Passage given:
# Silver Shadow Gilboa Snake Double Barreled AR-15



## jono (Feb 23, 2014)

show more at: -->> Silver Shadow Gilboa Snake Double Barreled AR-15


----------



## Smokin04 (Jan 29, 2014)

can't lie...that's effin cool!


----------



## jimb1972 (Nov 12, 2012)

That is neat looking, but kind of a retarded concept that will not be available in the US. An Ar that weighs twice as much (weight being one of the AR's redeeming qualities) Why not just buy a rifle in a real caliber like .308, 150-168grains per trigger pull vs. 110-124 grains per trigger pull out of two 5.56 bullets. ATF rules only allow one round fired per trigger pull so you won't even be able to get one here.


----------



## Just Sayin' (Dec 5, 2013)

Ok, it's sorta like that french model, she looks really hot, and I can't get one here.

But it doesn't mean I don't want one!


----------



## ekim (Dec 28, 2012)

Why! Most people complain about weight, ease of handling, amount of ammo you can carry, problems with maintenance etc. and now people are praising a weapon system that is probably going to be a complete pain in the ass to shoot and be prone to all kinds of control, accuracy issues not to mention what will become the ultimate "assualt rifle issue". If you can't do it with a single barreled rifle do you really think this weapon will solve your problem at a higher price. IMO, just plain stupid and for the want of good sense.


----------



## paraquack (Mar 1, 2013)

It was probably another Obummer idea to spend money.


----------



## rice paddy daddy (Jul 17, 2012)

A solution to a non-existant problem.
Really, what is the point?


----------



## Smokin04 (Jan 29, 2014)

It's not an answer to any tactical problem. It's just cool to do. Like a novelty gun. Like a desert eagle. Hugely cool, but not practical to carry or use with any frequency. Reminds me of this:


----------



## Notsoyoung (Dec 2, 2013)

Really not even remotely interested.


----------



## ekim (Dec 28, 2012)

What's wrong with the basic semi auto gun and what purpose does this contraption serve. Machine guns can still be bought legally and are much more reliable and efficient. If it's not broken why try to fix it?


----------



## Smokin04 (Jan 29, 2014)

ekim said:


> What's wrong with the basic semi auto gun and what purpose does this contraption serve. Machine guns can still be bought legally and are much more reliable and efficient. If it's not broken why try to fix it?

Given exercise:
Carry on the forum thread about the double-barreled AR-15, starting after its last line.

Listed entries:

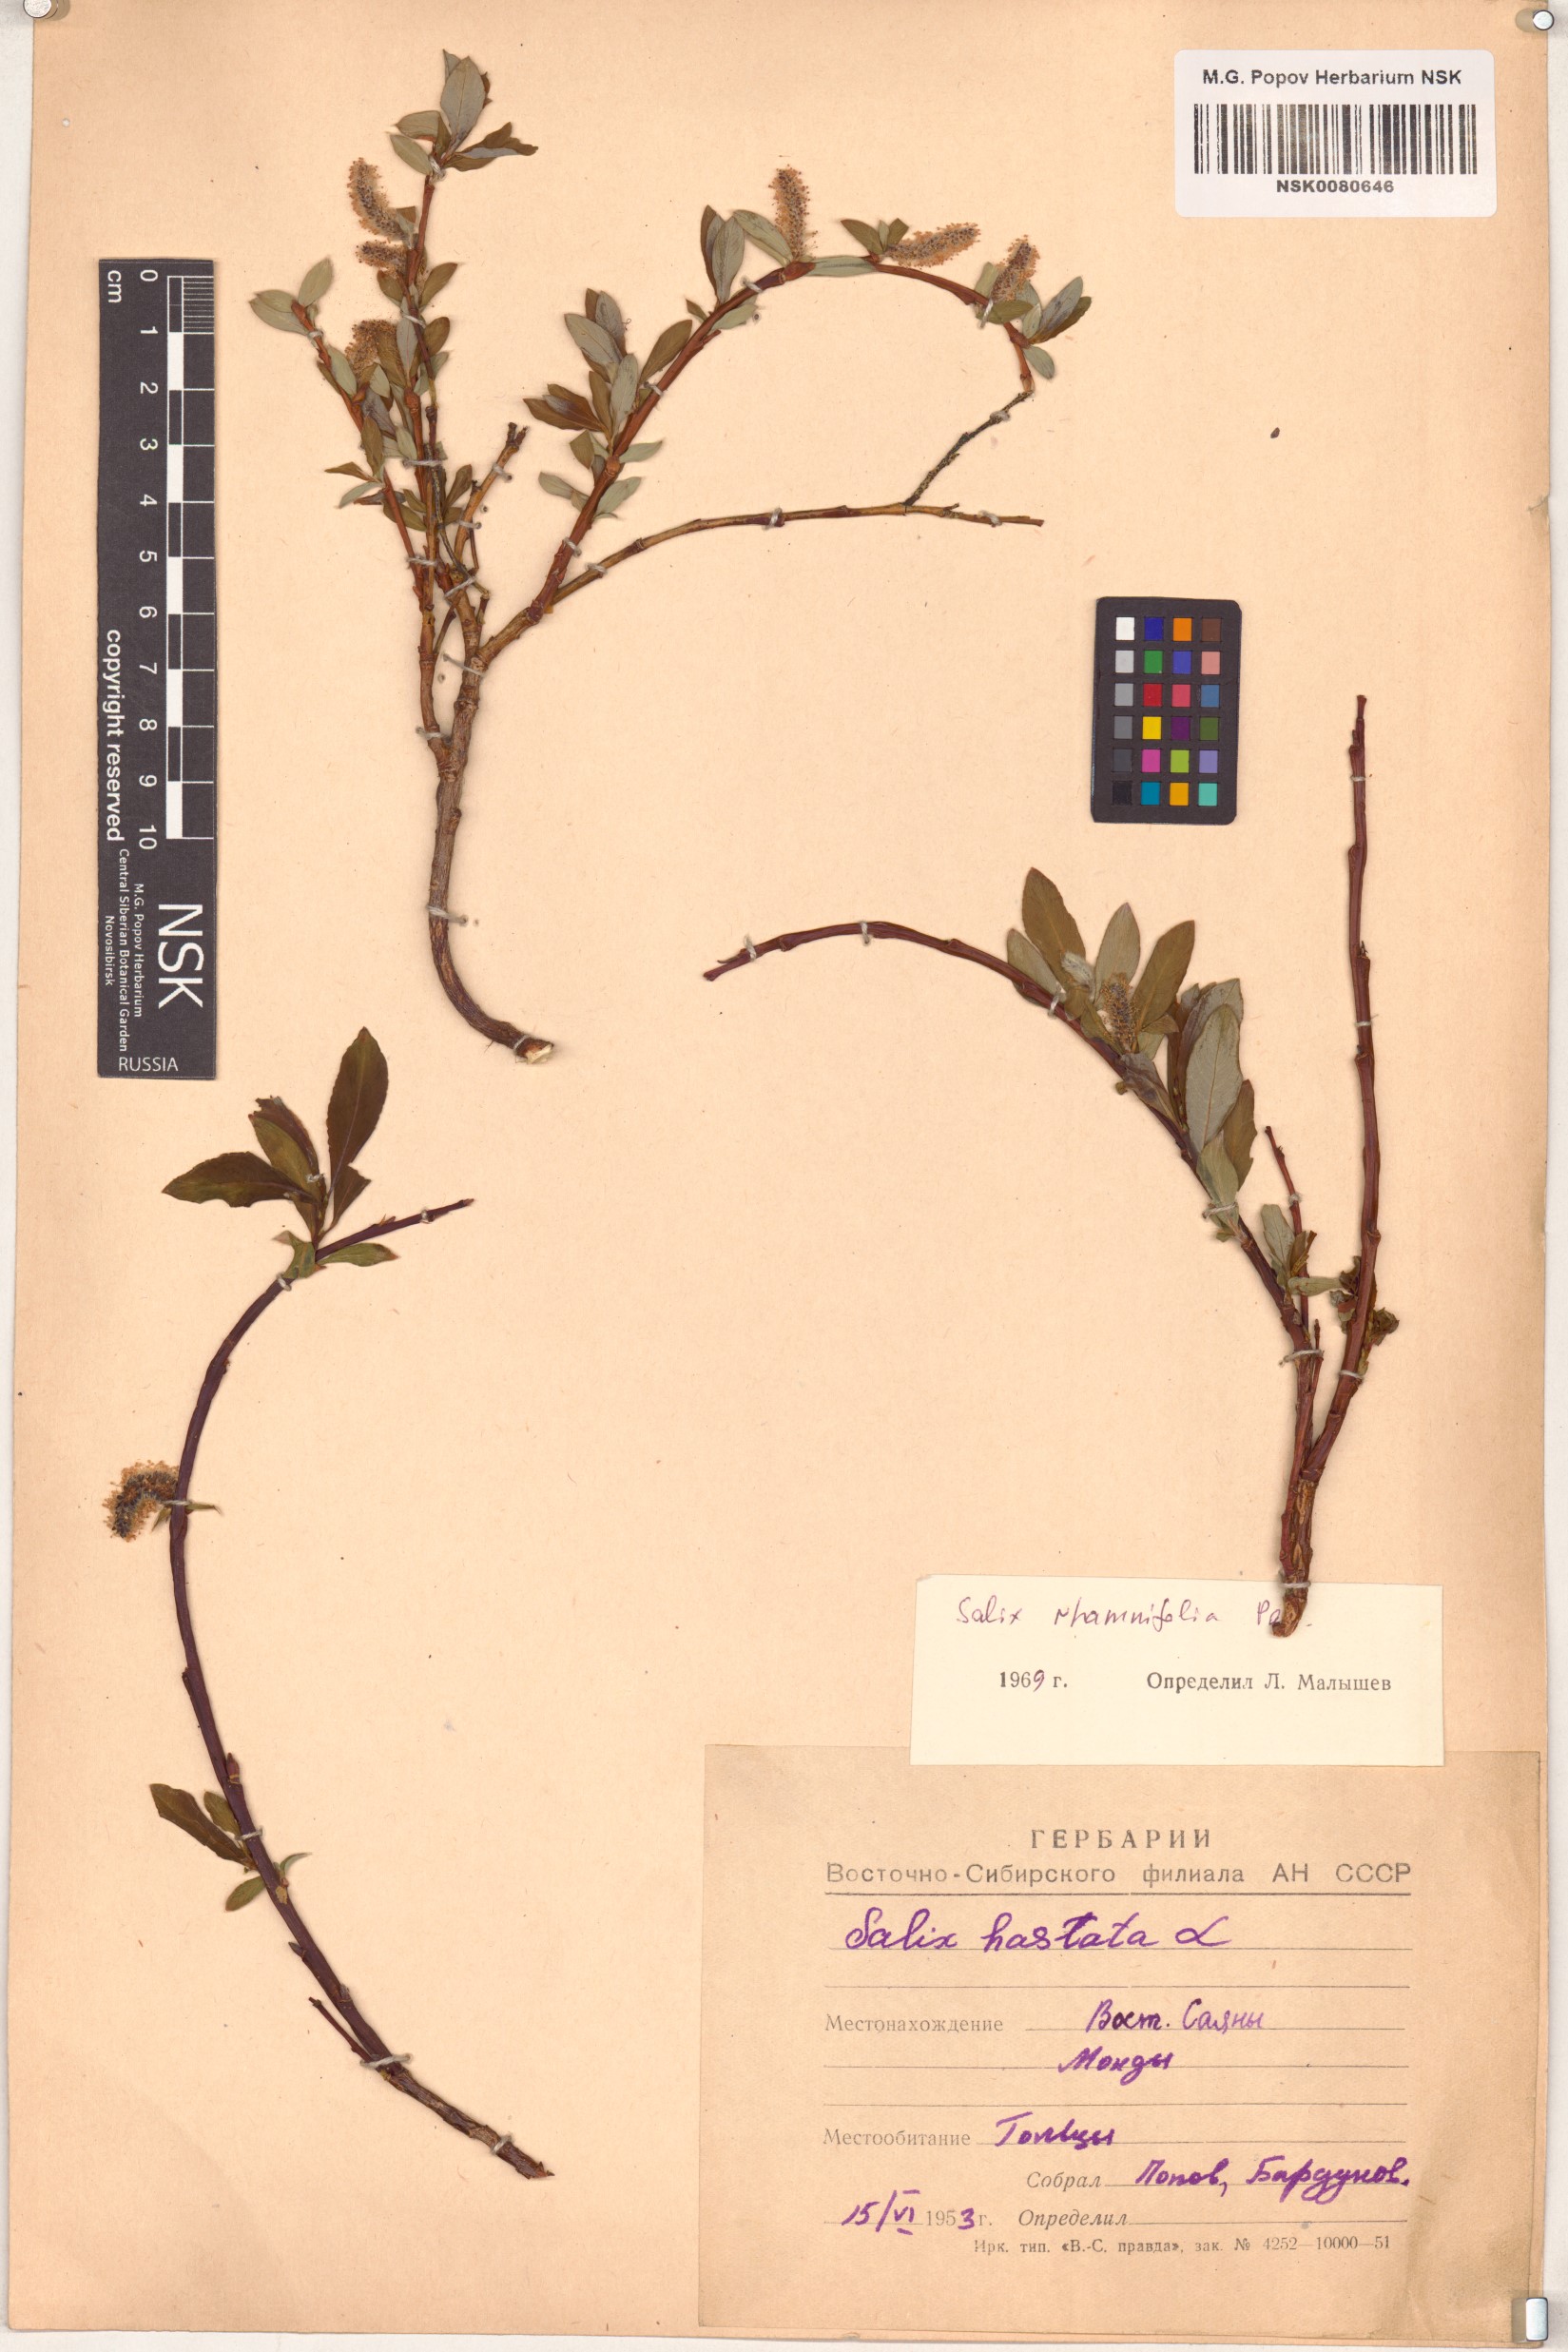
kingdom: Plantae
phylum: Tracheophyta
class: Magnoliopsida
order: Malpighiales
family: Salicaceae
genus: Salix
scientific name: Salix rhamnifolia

Response below:
As I mentioned earlier, it's not an answer to any problem....it's just cool!


----------



## ekim (Dec 28, 2012)

Smokin04 said:


> As I mentioned earlier, it's not an answer to any problem....it's just cool!


Ok, that's your opinion. I would take it if given to me free so I could sell it and buy some thing I need or could use though.


----------



## Smitty901 (Nov 16, 2012)

Goes against everything an Ar was designed for.
I may well go the way of the Crossfire. That was interesting a .223 and 12Ga over under. Did not last.
You buy that when you just have to much cash laying around just to own it.


----------



## ekim (Dec 28, 2012)

I'll never have that much cash laying around.


----------



## armedbear2006 (Dec 30, 2013)

Thats freaking awesome


----------



## SAR-1L (Mar 13, 2013)

I wish I could say I felt it was cool. But I look at it and think, more parts ='s more maintenance, more breaking, more ammo spent, more pain in my ass. Not cool at all. 
Now a tank, that would be cool, I would like a tank, not sure what in the hell I would actually do with it, but would like to fire one at least once in my life.


----------



## Smokin04 (Jan 29, 2014)

SAR-1L said:


> I wish I could say I felt it was cool. But I look at it and think, more parts ='s more maintenance, more breaking, more ammo spent, more pain in my ass. Not cool at all.
> Now a tank, that would be cool, I would like a tank, not sure what in the hell I would actually do with it, but would like to fire one at least once in my life.


Right....because there are less parts, maintenance, and pain in the ass involved in owning/operating a tank, than this rifle.


----------



## jimb1972 (Nov 12, 2012)

Smokin04 said:


> Right....because there are less parts, maintenance, and pain in the ass involved in owning/operating a tank, than this rifle.


But a tank will do something a regular $600 dollar AR won't do, 120mm's are way more fun than two 5.56mm's!


----------



## Smokin04 (Jan 29, 2014)

And my nukes are more fun than 120's.... because we all know nukes are as available to the public as modern tanks are. LOL


----------



## SAR-1L (Mar 13, 2013)

Smokin04 said:


> And my nukes are more fun than 120's.... because we all know nukes are as available to the public as modern tanks are. LOL


My point is that if you are going with something as silly as a double barrel AR you should just buy a tank if we are all basing it on cool factor vs realistic utility.


----------



## jimb1972 (Nov 12, 2012)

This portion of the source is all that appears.